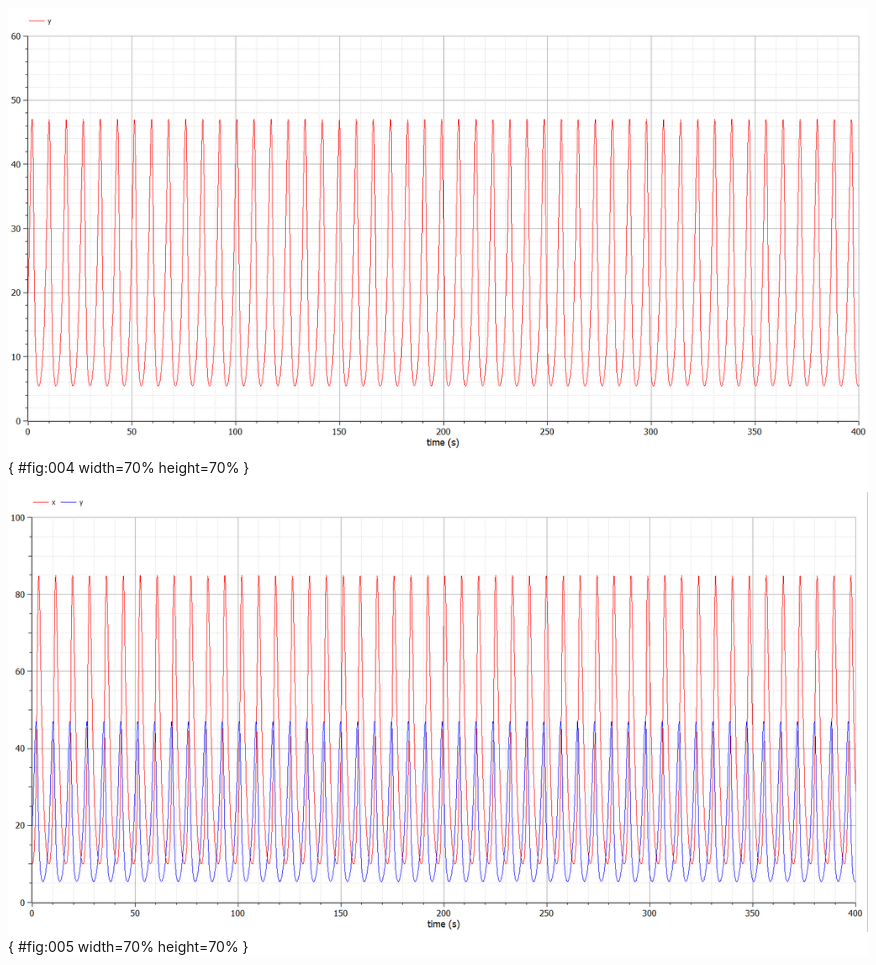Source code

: ![y](image/2_y.png){ #fig:004 width=70% height=70% }

![x and y](image/3_xandy.png){ #fig:005 width=70% height=70% }

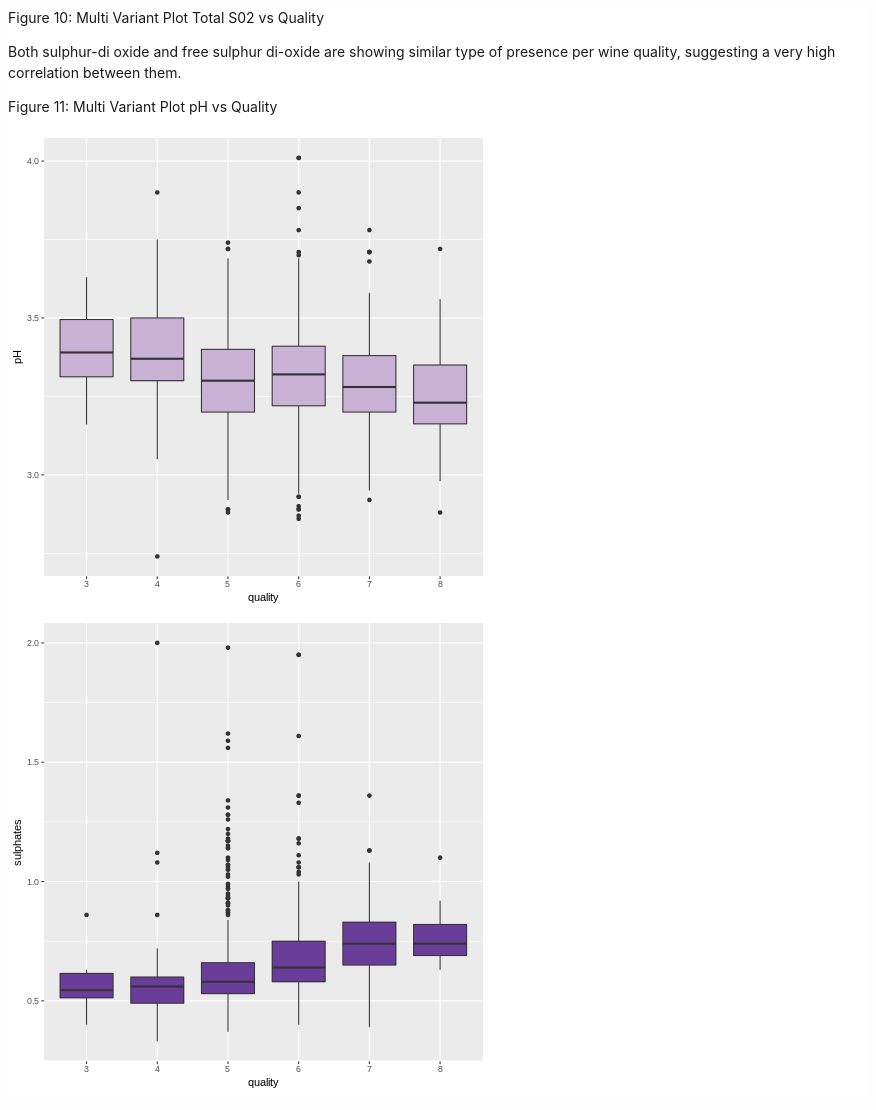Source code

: <span id="_Toc4221247" class="anchor"></span>Figure 10: Multi Variant
Plot Total S02 vs Quality

Both sulphur-di oxide and free sulphur di-oxide are showing similar type
of presence per wine quality, suggesting a very high correlation between
them.

<span id="_Toc4221248" class="anchor"></span>Figure 11: Multi Variant
Plot pH vs Quality

![](./media/image11.png)![](./media/image12.png)
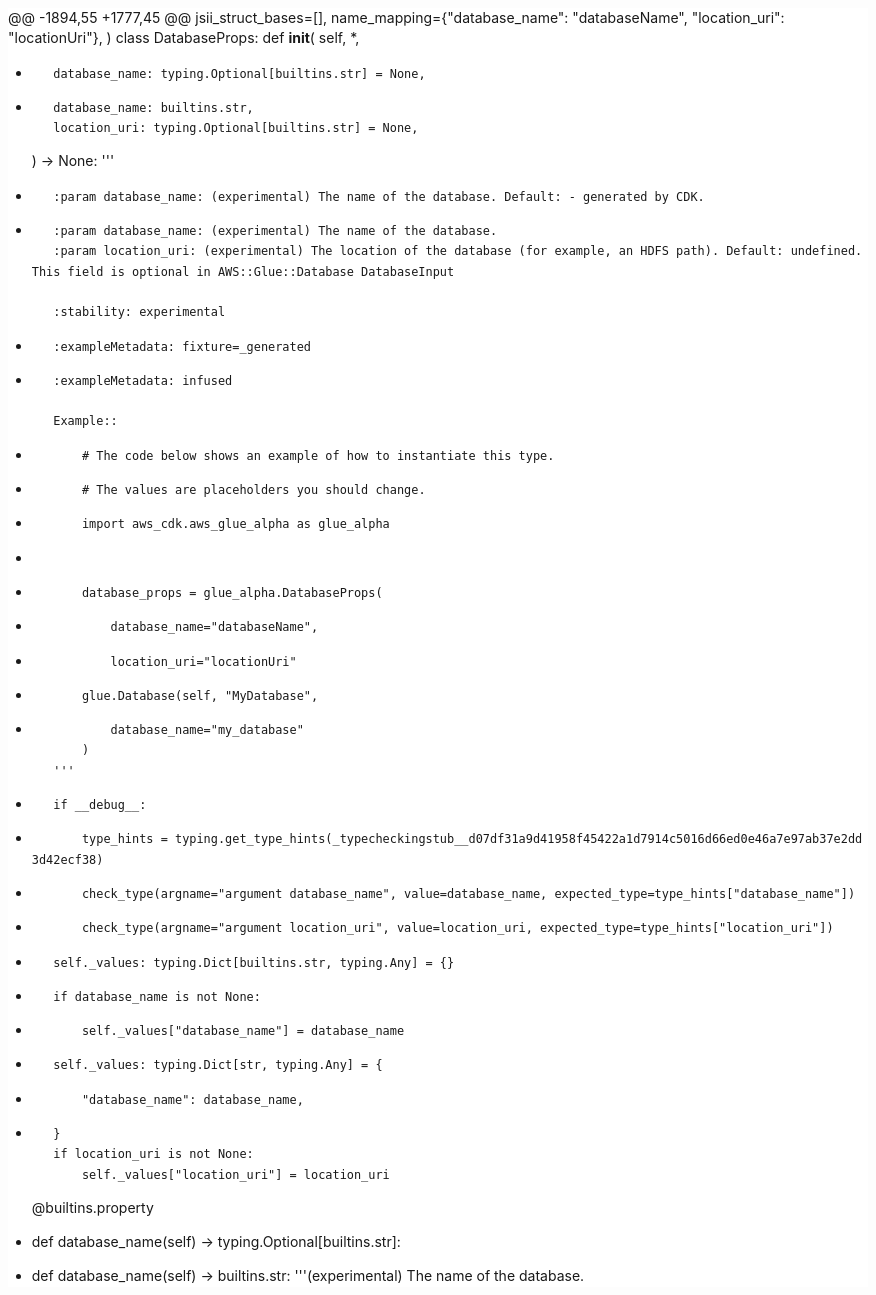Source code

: @@ -1894,55 +1777,45 @@
     jsii_struct_bases=[],
     name_mapping={"database_name": "databaseName", "location_uri": "locationUri"},
 )
 class DatabaseProps:
     def __init__(
         self,
         *,
-        database_name: typing.Optional[builtins.str] = None,
+        database_name: builtins.str,
         location_uri: typing.Optional[builtins.str] = None,
     ) -> None:
         '''
-        :param database_name: (experimental) The name of the database. Default: - generated by CDK.
+        :param database_name: (experimental) The name of the database.
         :param location_uri: (experimental) The location of the database (for example, an HDFS path). Default: undefined. This field is optional in AWS::Glue::Database DatabaseInput
 
         :stability: experimental
-        :exampleMetadata: fixture=_generated
+        :exampleMetadata: infused
 
         Example::
 
-            # The code below shows an example of how to instantiate this type.
-            # The values are placeholders you should change.
-            import aws_cdk.aws_glue_alpha as glue_alpha
-            
-            database_props = glue_alpha.DatabaseProps(
-                database_name="databaseName",
-                location_uri="locationUri"
+            glue.Database(self, "MyDatabase",
+                database_name="my_database"
             )
         '''
-        if __debug__:
-            type_hints = typing.get_type_hints(_typecheckingstub__d07df31a9d41958f45422a1d7914c5016d66ed0e46a7e97ab37e2dd3d42ecf38)
-            check_type(argname="argument database_name", value=database_name, expected_type=type_hints["database_name"])
-            check_type(argname="argument location_uri", value=location_uri, expected_type=type_hints["location_uri"])
-        self._values: typing.Dict[builtins.str, typing.Any] = {}
-        if database_name is not None:
-            self._values["database_name"] = database_name
+        self._values: typing.Dict[str, typing.Any] = {
+            "database_name": database_name,
+        }
         if location_uri is not None:
             self._values["location_uri"] = location_uri
 
     @builtins.property
-    def database_name(self) -> typing.Optional[builtins.str]:
+    def database_name(self) -> builtins.str:
         '''(experimental) The name of the database.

Activity — Give back each of the records above word for word, apart from the pictures.

Completed exercise —
Source code

: ![y](image/2_y.png){ #fig:004 width=70% height=70% }

![x and y](image/3_xandy.png){ #fig:005 width=70% height=70% }

Source code

: <span id="_Toc4221247" class="anchor"></span>Figure 10: Multi Variant
Plot Total S02 vs Quality

Both sulphur-di oxide and free sulphur di-oxide are showing similar type
of presence per wine quality, suggesting a very high correlation between
them.

<span id="_Toc4221248" class="anchor"></span>Figure 11: Multi Variant
Plot pH vs Quality

![](./media/image11.png)![](./media/image12.png)
Source code

: @@ -1894,55 +1777,45 @@
     jsii_struct_bases=[],
     name_mapping={"database_name": "databaseName", "location_uri": "locationUri"},
 )
 class DatabaseProps:
     def __init__(
         self,
         *,
-        database_name: typing.Optional[builtins.str] = None,
+        database_name: builtins.str,
         location_uri: typing.Optional[builtins.str] = None,
     ) -> None:
         '''
-        :param database_name: (experimental) The name of the database. Default: - generated by CDK.
+        :param database_name: (experimental) The name of the database.
         :param location_uri: (experimental) The location of the database (for example, an HDFS path). Default: undefined. This field is optional in AWS::Glue::Database DatabaseInput
 
         :stability: experimental
-        :exampleMetadata: fixture=_generated
+        :exampleMetadata: infused
 
         Example::
 
-            # The code below shows an example of how to instantiate this type.
-            # The values are placeholders you should change.
-            import aws_cdk.aws_glue_alpha as glue_alpha
-            
-            database_props = glue_alpha.DatabaseProps(
-                database_name="databaseName",
-                location_uri="locationUri"
+            glue.Database(self, "MyDatabase",
+                database_name="my_database"
             )
         '''
-        if __debug__:
-            type_hints = typing.get_type_hints(_typecheckingstub__d07df31a9d41958f45422a1d7914c5016d66ed0e46a7e97ab37e2dd3d42ecf38)
-            check_type(argname="argument database_name", value=database_name, expected_type=type_hints["database_name"])
-            check_type(argname="argument location_uri", value=location_uri, expected_type=type_hints["location_uri"])
-        self._values: typing.Dict[builtins.str, typing.Any] = {}
-        if database_name is not None:
-            self._values["database_name"] = database_name
+        self._values: typing.Dict[str, typing.Any] = {
+            "database_name": database_name,
+        }
         if location_uri is not None:
             self._values["location_uri"] = location_uri
 
     @builtins.property
-    def database_name(self) -> typing.Optional[builtins.str]:
+    def database_name(self) -> builtins.str:
         '''(experimental) The name of the database.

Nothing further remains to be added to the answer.